DISTINCT for only one column

Let's say I have the following query.

SELECT ID, Email, ProductName, ProductModel FROM Products

How can I modify it so that it returns no duplicate Emails?

In other words, when several rows contain the same email, I want the results to include only one of those rows (preferably the last one). Duplicates in other columns should be allowed.

Clauses like DISTINCT and GROUP BY appear to work on entire rows.

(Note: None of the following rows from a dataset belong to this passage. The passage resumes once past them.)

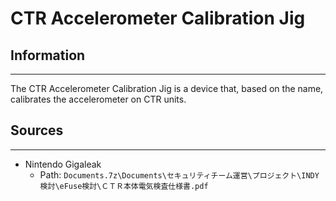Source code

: # CTR Accelerometer Calibration Jig

## Information
---
The CTR Accelerometer Calibration Jig is a device that, based on the name, calibrates the accelerometer on CTR units.

## Sources
---
- Nintendo Gigaleak
    - Path: ``Documents.7z\Documents\セキュリティチーム運営\プロジェクト\INDY検討\eFuse検討\ＣＴＲ本体電気検査仕様書.pdf``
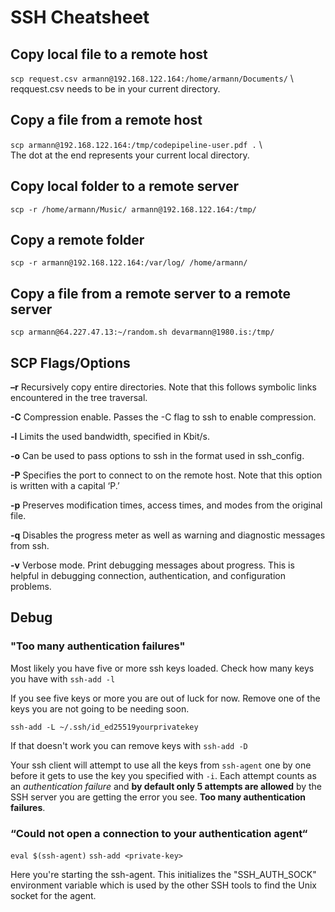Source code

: # SSH Cheatsheet
 
## Copy local file to a remote host ###  
``scp request.csv armann@192.168.122.164:/home/armann/Documents/`` \  
reqquest.csv needs to be in your current directory.  
  
## Copy a file from a remote host ###  
``scp armann@192.168.122.164:/tmp/codepipeline-user.pdf .`` \  
The dot at the end represents your current local directory.  
  
## Copy local folder to a remote server  
``scp -r /home/armann/Music/ armann@192.168.122.164:/tmp/``  
  
## Copy a remote folder  
``scp -r armann@192.168.122.164:/var/log/ /home/armann/``  
  
## Copy a file from a remote server to a remote server  
``scp armann@64.227.47.13:~/random.sh devarmann@1980.is:/tmp/``  
  
## SCP Flags/Options  
  
**–r** Recursively copy entire directories. Note that this follows symbolic links encountered in the tree traversal.  
  
**-C** Compression enable. Passes the -C flag to ssh to enable compression.  
  
**-l** Limits the used bandwidth, specified in Kbit/s.  
  
**-o** Can be used to pass options to ssh in the format used in ssh_config.  
  
**-P** Specifies the port to connect to on the remote host. Note that this option is written with a capital ‘P.’  
  
**-p** Preserves modification times, access times, and modes from the original file.  
  
**-q** Disables the progress meter as well as warning and diagnostic messages from ssh.  
  
**-v** Verbose mode. Print debugging messages about progress. This is helpful in debugging connection, authentication, and configuration problems.  
  
## Debug  

### "Too many authentication failures"

Most likely you have five or more ssh keys loaded. Check how many keys you have with ``ssh-add -l``  
  
If you see five keys or more you are out of luck for now. Remove one of the keys you are not going to be needing soon.  
  
``ssh-add -L ~/.ssh/id_ed25519yourprivatekey``  
  
If that doesn't work you can remove keys with ``ssh-add -D``  
  
Your ssh client will attempt to use all the keys from `ssh-agent` one by one before it gets to use the key you specified with `-i`. Each attempt counts as an _authentication failure_ and **by default only 5 attempts are allowed** by the SSH server you are getting the error you see. **Too many authentication failures**.  

### “Could not open a connection to your authentication agent“

``eval $(ssh-agent)``
``ssh-add <private-key>`` 

Here you're starting the ssh-agent. This initializes the "SSH_AUTH_SOCK" environment variable which is used by the other SSH tools to find the Unix socket for the agent.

So I'm not sure how to approach this.


Solution 1:

If you are using SQL Server 2005 or above use this:

SELECT *
  FROM (
                SELECT  ID, 
                        Email, 
                        ProductName, 
                        ProductModel,
                        ROW_NUMBER() OVER(PARTITION BY Email ORDER BY ID DESC) rn
                    FROM Products
              ) a
WHERE rn = 1

EDIT: Example using a where clause:

SELECT *
  FROM (
                SELECT  ID, 
                        Email, 
                        ProductName, 
                        ProductModel,
                        ROW_NUMBER() OVER(PARTITION BY Email ORDER BY ID DESC) rn
                    FROM Products
                   WHERE ProductModel = 2
                     AND ProductName LIKE 'CYBER%'

              ) a
WHERE rn = 1

Solution 2:

This assumes SQL Server 2005+ and your definition of "last" is the max PK for a given email

WITH CTE AS
(
SELECT ID, 
       Email, 
       ProductName, 
       ProductModel, 
       ROW_NUMBER() OVER (PARTITION BY Email ORDER BY ID DESC) AS RowNumber 
FROM   Products
)
SELECT ID, 
       Email, 
       ProductName, 
       ProductModel
FROM CTE 
WHERE RowNumber = 1

Solution 3:

You can over that by using GROUP BY like this:

SELECT ID, Email, ProductName, ProductModel
FROM Products
GROUP BY Email

Solution 4:

When you use DISTINCT think of it as a distinct row, not column. It will return only rows where the columns do not match exactly the same.

SELECT DISTINCT ID, Email, ProductName, ProductModel
FROM Products

----------------------
1 | [email protected] | ProductName1 | ProductModel1
2 | [email protected] | ProductName1 | ProductModel1

The query would return both rows because the ID column is different. I'm assuming that the ID column is an IDENTITY column that is incrementing, if you want to return the last then I recommend something like this:

SELECT DISTINCT TOP 1 ID, Email, ProductName, ProductModel
FROM Products
ORDER BY ID DESC

The TOP 1 will return only the first record, by ordering it by the ID descending it will return the results with the last row first. This will give you the last record.